"Tunggu sebentar lagi. Aku akan bersiap-siap," tukas Weni.
Arman menggandeng anak lelaki itu masuk. Sedangkan Weni yang telah siap dengan pakaian terbaik dan makeup di wajah hanya tersenyum menggandeng tangan kecil anak lelaki itu, menuntun langkahnya masuk ke mobil Avanza hitam di depan rumah Weni.
***
Lelaki bersetelan tuksedo hitam turun dari mobil sports. Blitz kamera menyala sepanjang ayunan langkahnya. Weni dan Arman berdiri dari tempat duduknya, bertepuk tangan ketika menyaksikan lelaki muda itu memasuki area panggung.

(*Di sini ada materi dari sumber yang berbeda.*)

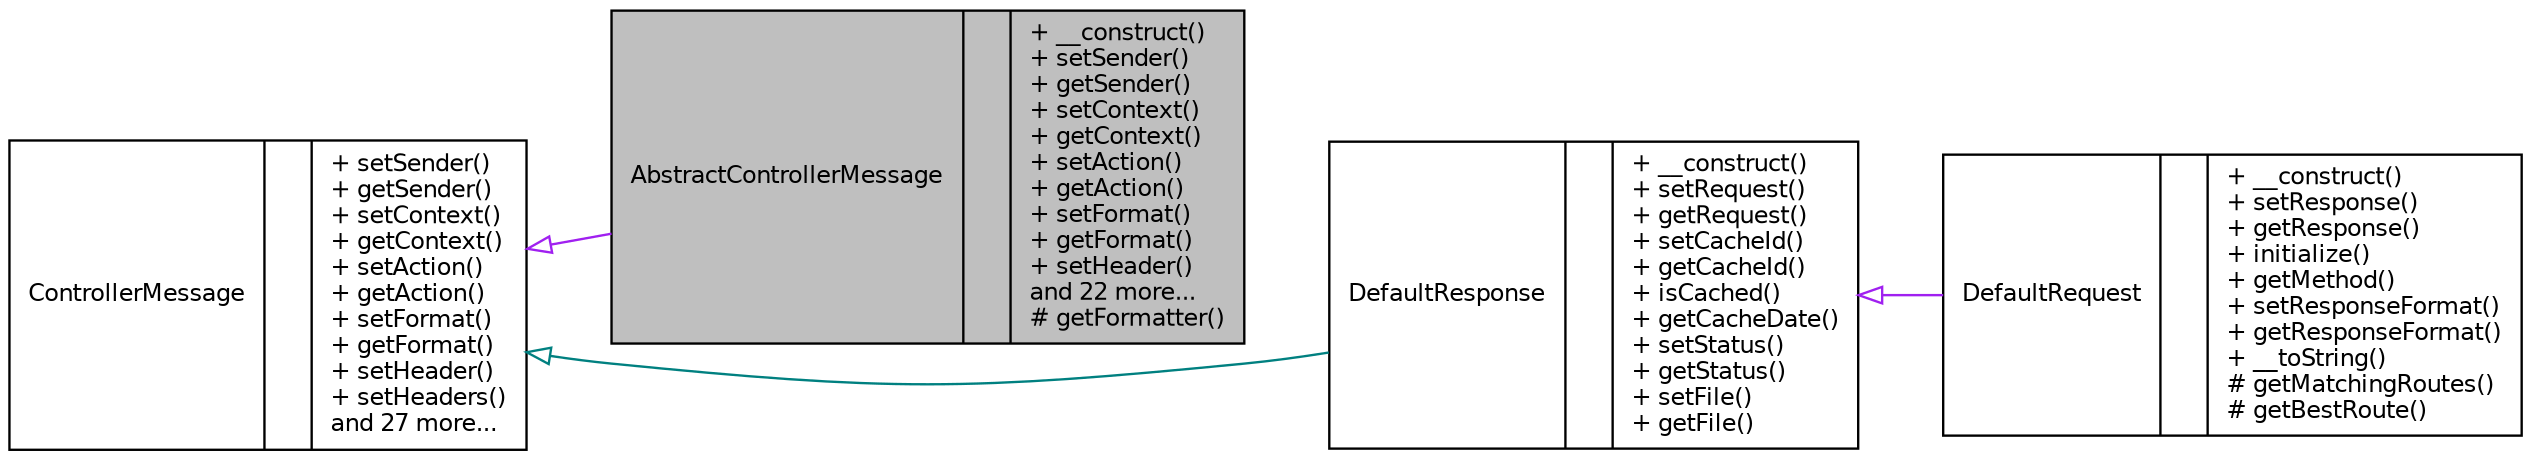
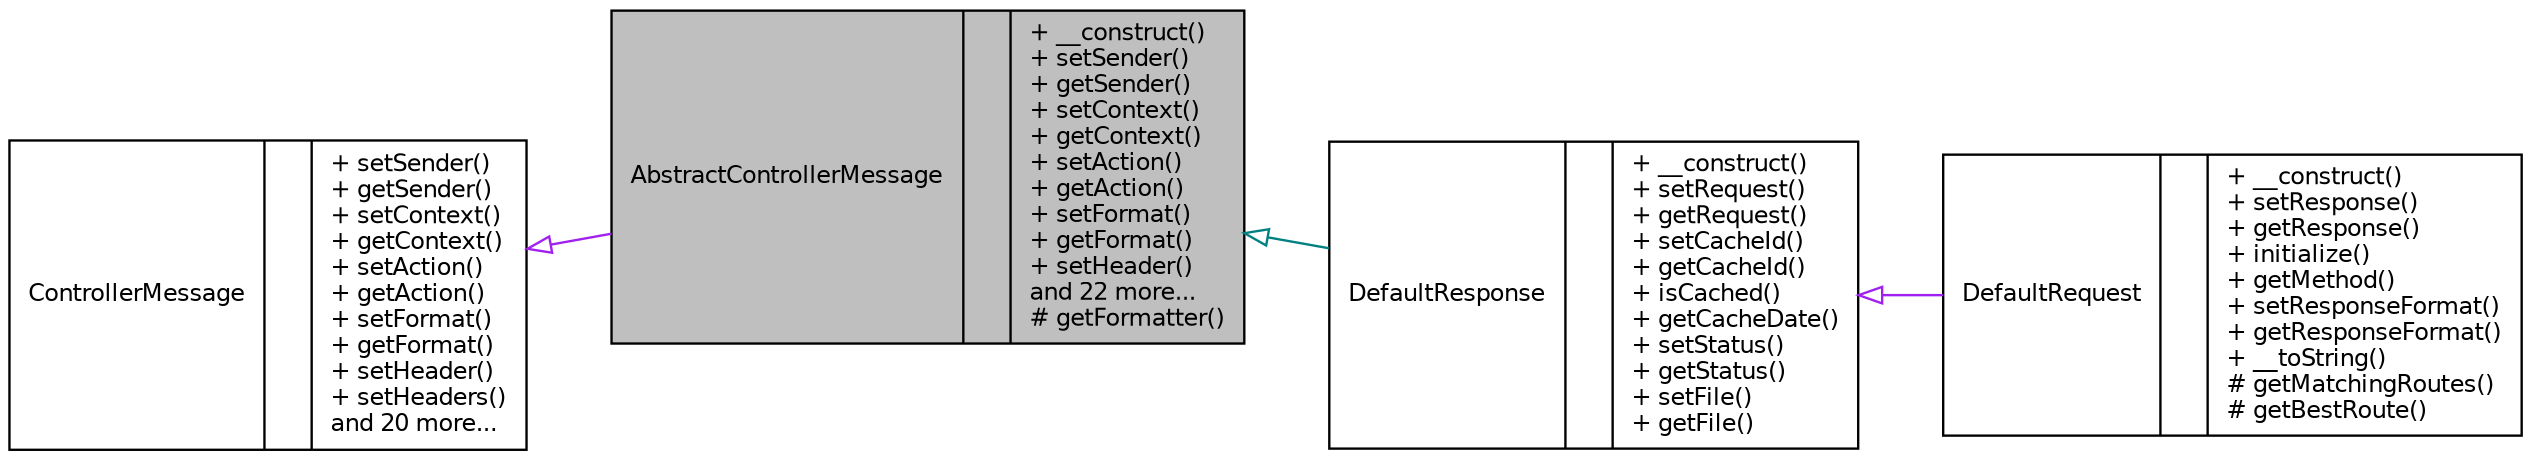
  digraph {
    rankdir=LR
    node [color=black fillcolor=white fontname=Helvetica fontsize=10 shape=record style=filled]
    edge [arrowtail=onormal color=purple dir=back fontname=Helvetica fontsize=10 labelfontname=Helvetica labelfontsize=10 style=solid]
    n1 [fillcolor=grey75 fontcolor=black height=0.2 label="{AbstractControllerMessage\n||+ __construct()\l+ setSender()\l+ getSender()\l+ setContext()\l+ getContext()\l+ setAction()\l+ getAction()\l+ setFormat()\l+ getFormat()\l+ setHeader()\land 22 more...\l# getFormatter()\l}" width=0.4]
    n2 [height=0.2 label="{DefaultResponse\n||+ __construct()\l+ setRequest()\l+ getRequest()\l+ setCacheId()\l+ getCacheId()\l+ isCached()\l+ getCacheDate()\l+ setStatus()\l+ getStatus()\l+ setFile()\l+ getFile()\l}" width=0.4]
    n3 [height=0.2 label="{DefaultRequest\n||+ __construct()\l+ setResponse()\l+ getResponse()\l+ initialize()\l+ getMethod()\l+ setResponseFormat()\l+ getResponseFormat()\l+ __toString()\l# getMatchingRoutes()\l# getBestRoute()\l}" width=0.4]
-   n4 [height=0.2 label="{ControllerMessage\n||+ setSender()\l+ getSender()\l+ setContext()\l+ getContext()\l+ setAction()\l+ getAction()\l+ setFormat()\l+ getFormat()\l+ setHeader()\l+ setHeaders()\land 27 more...\l}" width=0.4]
-   n4 -> n2 [color=teal]
+   n4 [height=0.2 label="{ControllerMessage\n||+ setSender()\l+ getSender()\l+ setContext()\l+ getContext()\l+ setAction()\l+ getAction()\l+ setFormat()\l+ getFormat()\l+ setHeader()\l+ setHeaders()\land 20 more...\l}" width=0.4]
+   n1 -> n2 [color=teal]
    n2 -> n3
    n4 -> n1
  }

"Terima kasih banyak untuk semua yang telah mendukung saya selama ini. Saya juga sangat berterima kasih khususnya pada ayah dan ibu tiri saya, karena telah banyak menginspirasi saya dalam menulis cerita. Â Tanpa campur tangan mereka, saya tidak akan bisa menulis cerita tentang anak panti asuhan yang harus berjuang keras untuk hidupnya sendiri dan bisa sukses."
Lelaki itu memberi jeda sejenak, "beri tepuk tangan untuk Bapak Arman dan Ibu Weni. Selamat! Kalian berhasil."

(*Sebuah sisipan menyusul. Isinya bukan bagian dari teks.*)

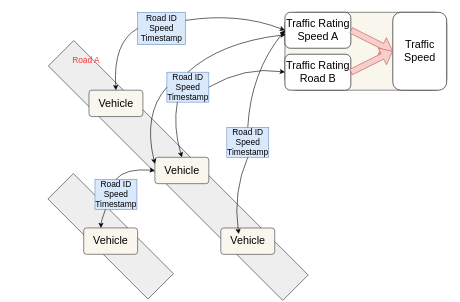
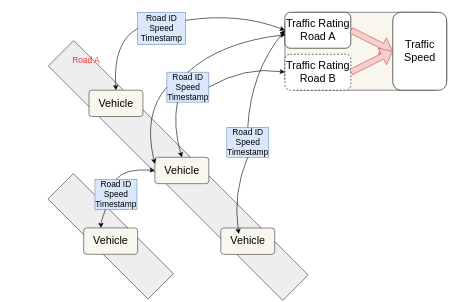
  <mxCell id="0" />
  <mxCell id="1" parent="0" />
  <mxCell id="2" value="" style="rounded=1;whiteSpace=wrap;html=1;fillColor=#f9f7ed;strokeColor=#36393d;" vertex="1" parent="1"><mxGeometry x="474.66" y="20" width="270" height="130" as="geometry" /></mxCell>
- <mxCell id="3" value="&lt;font style=&quot;font-size: 18px&quot;&gt;Traffic Rating Road B&lt;/font&gt;" style="rounded=1;whiteSpace=wrap;html=1;" vertex="1" parent="1"><mxGeometry x="474.66" y="90" width="110" height="60" as="geometry" /></mxCell>
+ <mxCell id="3" value="&lt;font style=&quot;font-size: 18px&quot;&gt;Traffic Rating Road B&lt;/font&gt;" style="rounded=1;whiteSpace=wrap;html=1;dashed=1;" vertex="1" parent="1"><mxGeometry x="474.66" y="90" width="110" height="60" as="geometry" /></mxCell>
  <mxCell id="4" value="&lt;font style=&quot;font-size: 18px&quot;&gt;Traffic Speed&lt;/font&gt;" style="rounded=1;whiteSpace=wrap;html=1;" vertex="1" parent="1"><mxGeometry x="654.66" y="20" width="90" height="130" as="geometry" /></mxCell>
- <mxCell id="5" value="&lt;font style=&quot;font-size: 18px&quot;&gt;Traffic Rating Speed A&lt;/font&gt;" style="rounded=1;whiteSpace=wrap;html=1;" vertex="1" parent="1"><mxGeometry x="474.66" y="20" width="110" height="60" as="geometry" /></mxCell>
+ <mxCell id="5" value="&lt;font style=&quot;font-size: 18px&quot;&gt;Traffic Rating Road A&lt;/font&gt;" style="rounded=1;whiteSpace=wrap;html=1;" vertex="1" parent="1"><mxGeometry x="474.66" y="20" width="110" height="60" as="geometry" /></mxCell>
  <mxCell id="6" value="" style="endArrow=classic;html=1;shadow=0;entryX=0;entryY=0.5;entryDx=0;entryDy=0;exitX=1;exitY=0.5;exitDx=0;exitDy=0;shape=flexArrow;fillColor=#f8cecc;strokeColor=#b85450;" edge="1" parent="1" source="5" target="4"><mxGeometry width="50" height="50" relative="1" as="geometry"><mxPoint x="584.66" y="-30" as="sourcePoint" /><mxPoint x="634.66" y="-80" as="targetPoint" /></mxGeometry></mxCell>
  <mxCell id="7" value="" style="endArrow=classic;html=1;shadow=0;exitX=1;exitY=0.5;exitDx=0;exitDy=0;entryX=0;entryY=0.5;entryDx=0;entryDy=0;shape=flexArrow;fillColor=#f8cecc;strokeColor=#b85450;" edge="1" parent="1" source="3" target="4"><mxGeometry width="50" height="50" relative="1" as="geometry"><mxPoint x="964.66" y="200" as="sourcePoint" /><mxPoint x="1014.66" y="150" as="targetPoint" /></mxGeometry></mxCell>
  <mxCell id="8" value="" style="rounded=0;whiteSpace=wrap;html=1;rotation=45;fillColor=#eeeeee;strokeColor=#36393d;" vertex="1" parent="1"><mxGeometry x="20" y="254" width="553.32" height="60" as="geometry" /></mxCell>
  <mxCell id="9" value="" style="rounded=0;whiteSpace=wrap;html=1;rotation=45;fillColor=#eeeeee;strokeColor=#36393d;" vertex="1" parent="1"><mxGeometry x="65.74" y="363.87" width="236.21" height="60" as="geometry" /></mxCell>
  <mxCell id="10" value="&lt;font style=&quot;font-size: 18px&quot;&gt;Vehicle&lt;/font&gt;" style="rounded=1;whiteSpace=wrap;html=1;arcSize=11;fillColor=#f9f7ed;strokeColor=#36393d;" vertex="1" parent="1"><mxGeometry x="138.84" y="379.87" width="90" height="44" as="geometry" /></mxCell>
  <mxCell id="11" value="&lt;font style=&quot;font-size: 18px&quot;&gt;Vehicle&lt;/font&gt;" style="rounded=1;whiteSpace=wrap;html=1;arcSize=11;fillColor=#f9f7ed;strokeColor=#36393d;" vertex="1" parent="1"><mxGeometry x="147.66" y="150" width="90" height="44" as="geometry" /></mxCell>
  <mxCell id="12" value="&lt;font style=&quot;font-size: 18px&quot;&gt;Vehicle&lt;/font&gt;" style="rounded=1;whiteSpace=wrap;html=1;arcSize=11;fillColor=#f9f7ed;strokeColor=#36393d;" vertex="1" parent="1"><mxGeometry x="257.66" y="262" width="90" height="44" as="geometry" /></mxCell>
  <mxCell id="13" value="&lt;font style=&quot;font-size: 18px&quot;&gt;Vehicle&lt;/font&gt;" style="rounded=1;whiteSpace=wrap;html=1;arcSize=11;fillColor=#f9f7ed;strokeColor=#36393d;" vertex="1" parent="1"><mxGeometry x="367.66" y="380" width="90" height="44" as="geometry" /></mxCell>
  <mxCell id="14" value="&lt;font color=&quot;#ff3333&quot; style=&quot;font-size: 14px&quot;&gt;Road A&lt;/font&gt;" style="text;html=1;strokeColor=none;fillColor=none;align=center;verticalAlign=middle;whiteSpace=wrap;rounded=0;" vertex="1" parent="1"><mxGeometry x="117.66" y="90" width="50" height="20" as="geometry" /></mxCell>
  <mxCell id="15" value="&lt;font style=&quot;font-size: 14px&quot;&gt;Road ID&lt;br&gt;Speed&lt;br&gt;Timestamp&lt;/font&gt;" style="rounded=0;whiteSpace=wrap;html=1;fillColor=#dae8fc;strokeColor=#6c8ebf;" vertex="1" parent="1"><mxGeometry x="157.66" y="299" width="70" height="50" as="geometry" /></mxCell>
  <mxCell id="16" value="&lt;font style=&quot;font-size: 14px&quot;&gt;Road ID&lt;br&gt;Speed&lt;br&gt;Timestamp&lt;/font&gt;" style="rounded=0;whiteSpace=wrap;html=1;fillColor=#dae8fc;strokeColor=#6c8ebf;" vertex="1" parent="1"><mxGeometry x="228.84" y="20" width="79.82" height="54" as="geometry" /></mxCell>
  <mxCell id="17" value="&lt;font style=&quot;font-size: 14px&quot;&gt;Road ID&lt;br&gt;Speed&lt;br&gt;Timestamp&lt;/font&gt;" style="rounded=0;whiteSpace=wrap;html=1;fillColor=#dae8fc;strokeColor=#6c8ebf;" vertex="1" parent="1"><mxGeometry x="377.66" y="212" width="70" height="50" as="geometry" /></mxCell>
  <mxCell id="18" value="&lt;font style=&quot;font-size: 14px&quot;&gt;Road ID&lt;br&gt;Speed&lt;br&gt;Timestamp&lt;/font&gt;" style="rounded=0;whiteSpace=wrap;html=1;fillColor=#dae8fc;strokeColor=#6c8ebf;" vertex="1" parent="1"><mxGeometry x="277.66" y="120" width="70" height="50" as="geometry" /></mxCell>
  <mxCell id="19" value="" style="curved=1;endArrow=classic;html=1;exitX=0.25;exitY=1;exitDx=0;exitDy=0;" edge="1" parent="1" source="15"><mxGeometry width="50" height="50" relative="1" as="geometry"><mxPoint x="37.66" y="260" as="sourcePoint" /><mxPoint x="167.66" y="380" as="targetPoint" /><Array as="points"><mxPoint x="167.66" y="370" /></Array></mxGeometry></mxCell>
  <mxCell id="20" value="" style="curved=1;endArrow=classic;html=1;entryX=0;entryY=0.5;entryDx=0;entryDy=0;exitX=0.5;exitY=0;exitDx=0;exitDy=0;" edge="1" parent="1" source="15" target="12"><mxGeometry width="50" height="50" relative="1" as="geometry"><mxPoint x="137.66" y="280" as="sourcePoint" /><mxPoint x="187.66" y="230" as="targetPoint" /><Array as="points"><mxPoint x="207.66" y="280" /></Array></mxGeometry></mxCell>
  <mxCell id="21" value="" style="curved=1;endArrow=classic;html=1;entryX=0;entryY=0.5;entryDx=0;entryDy=0;exitX=1;exitY=0.25;exitDx=0;exitDy=0;" edge="1" parent="1" source="16" target="5"><mxGeometry width="50" height="50" relative="1" as="geometry"><mxPoint x="207.66" y="90" as="sourcePoint" /><mxPoint x="257.66" y="40" as="targetPoint" /><Array as="points"><mxPoint x="397.66" y="20" /></Array></mxGeometry></mxCell>
  <mxCell id="22" value="" style="curved=1;endArrow=classic;html=1;entryX=0.333;entryY=0.227;entryDx=0;entryDy=0;entryPerimeter=0;exitX=0.5;exitY=1;exitDx=0;exitDy=0;" edge="1" parent="1" source="17" target="13"><mxGeometry width="50" height="50" relative="1" as="geometry"><mxPoint x="547.66" y="310" as="sourcePoint" /><mxPoint x="597.66" y="260" as="targetPoint" /><Array as="points"><mxPoint x="387.66" y="320" /></Array></mxGeometry></mxCell>
  <mxCell id="23" value="" style="curved=1;endArrow=classic;html=1;exitX=0.5;exitY=0;exitDx=0;exitDy=0;entryX=0;entryY=0.5;entryDx=0;entryDy=0;" edge="1" parent="1" source="17" target="5"><mxGeometry width="50" height="50" relative="1" as="geometry"><mxPoint x="517.66" y="300" as="sourcePoint" /><mxPoint x="567.66" y="250" as="targetPoint" /><Array as="points"><mxPoint x="417.66" y="120" /></Array></mxGeometry></mxCell>
  <mxCell id="24" value="" style="curved=1;endArrow=classic;html=1;entryX=0.5;entryY=0;entryDx=0;entryDy=0;exitX=0;exitY=0.5;exitDx=0;exitDy=0;" edge="1" parent="1" source="16" target="11"><mxGeometry width="50" height="50" relative="1" as="geometry"><mxPoint x="157.66" y="80" as="sourcePoint" /><mxPoint x="207.66" y="30" as="targetPoint" /><Array as="points"><mxPoint x="187.66" y="70" /></Array></mxGeometry></mxCell>
  <mxCell id="25" value="" style="curved=1;endArrow=classic;html=1;entryX=0.5;entryY=0;entryDx=0;entryDy=0;exitX=0.25;exitY=1;exitDx=0;exitDy=0;" edge="1" parent="1" source="18" target="12"><mxGeometry width="50" height="50" relative="1" as="geometry"><mxPoint x="87.66" y="260" as="sourcePoint" /><mxPoint x="137.66" y="210" as="targetPoint" /><Array as="points"><mxPoint x="287.66" y="210" /></Array></mxGeometry></mxCell>
  <mxCell id="26" value="" style="curved=1;endArrow=classic;html=1;entryX=0.009;entryY=0.623;entryDx=0;entryDy=0;entryPerimeter=0;exitX=0.5;exitY=0;exitDx=0;exitDy=0;" edge="1" parent="1" source="18" target="5"><mxGeometry width="50" height="50" relative="1" as="geometry"><mxPoint x="97.66" y="260" as="sourcePoint" /><mxPoint x="147.66" y="210" as="targetPoint" /><Array as="points"><mxPoint x="367.66" y="70" /></Array></mxGeometry></mxCell>
  <mxCell id="27" value="" style="curved=1;endArrow=classic;html=1;entryX=0;entryY=0.25;entryDx=0;entryDy=0;exitX=0;exitY=0.5;exitDx=0;exitDy=0;" edge="1" parent="1" source="18" target="12"><mxGeometry width="50" height="50" relative="1" as="geometry"><mxPoint x="37.66" y="250" as="sourcePoint" /><mxPoint x="87.66" y="200" as="targetPoint" /><Array as="points"><mxPoint x="237.66" y="190" /></Array></mxGeometry></mxCell>
  <mxCell id="28" value="" style="curved=1;endArrow=classic;html=1;entryX=0;entryY=0.5;entryDx=0;entryDy=0;exitX=1;exitY=0.5;exitDx=0;exitDy=0;" edge="1" parent="1" source="18" target="3"><mxGeometry width="50" height="50" relative="1" as="geometry"><mxPoint x="27.66" y="260" as="sourcePoint" /><mxPoint x="77.66" y="210" as="targetPoint" /><Array as="points"><mxPoint x="407.66" y="110" /></Array></mxGeometry></mxCell>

Seketika tepuk tangan dan sambutan meriah terdengar. Lelaki itu menyeringai.
'Bersiaplah untuk kejutan setelah ini,' batinnya.
Usai acara tersebut, lelaki bersetelan tuksedo hitam mengajak Weni dan Arman menaiki mobilnya. Weni dan Arman tak pernah mengetahui, jika luka di hati anak laki-laki yang mereka titipkan ke panti asuhan lima belas tahun lalu telah membuat hatinya mati.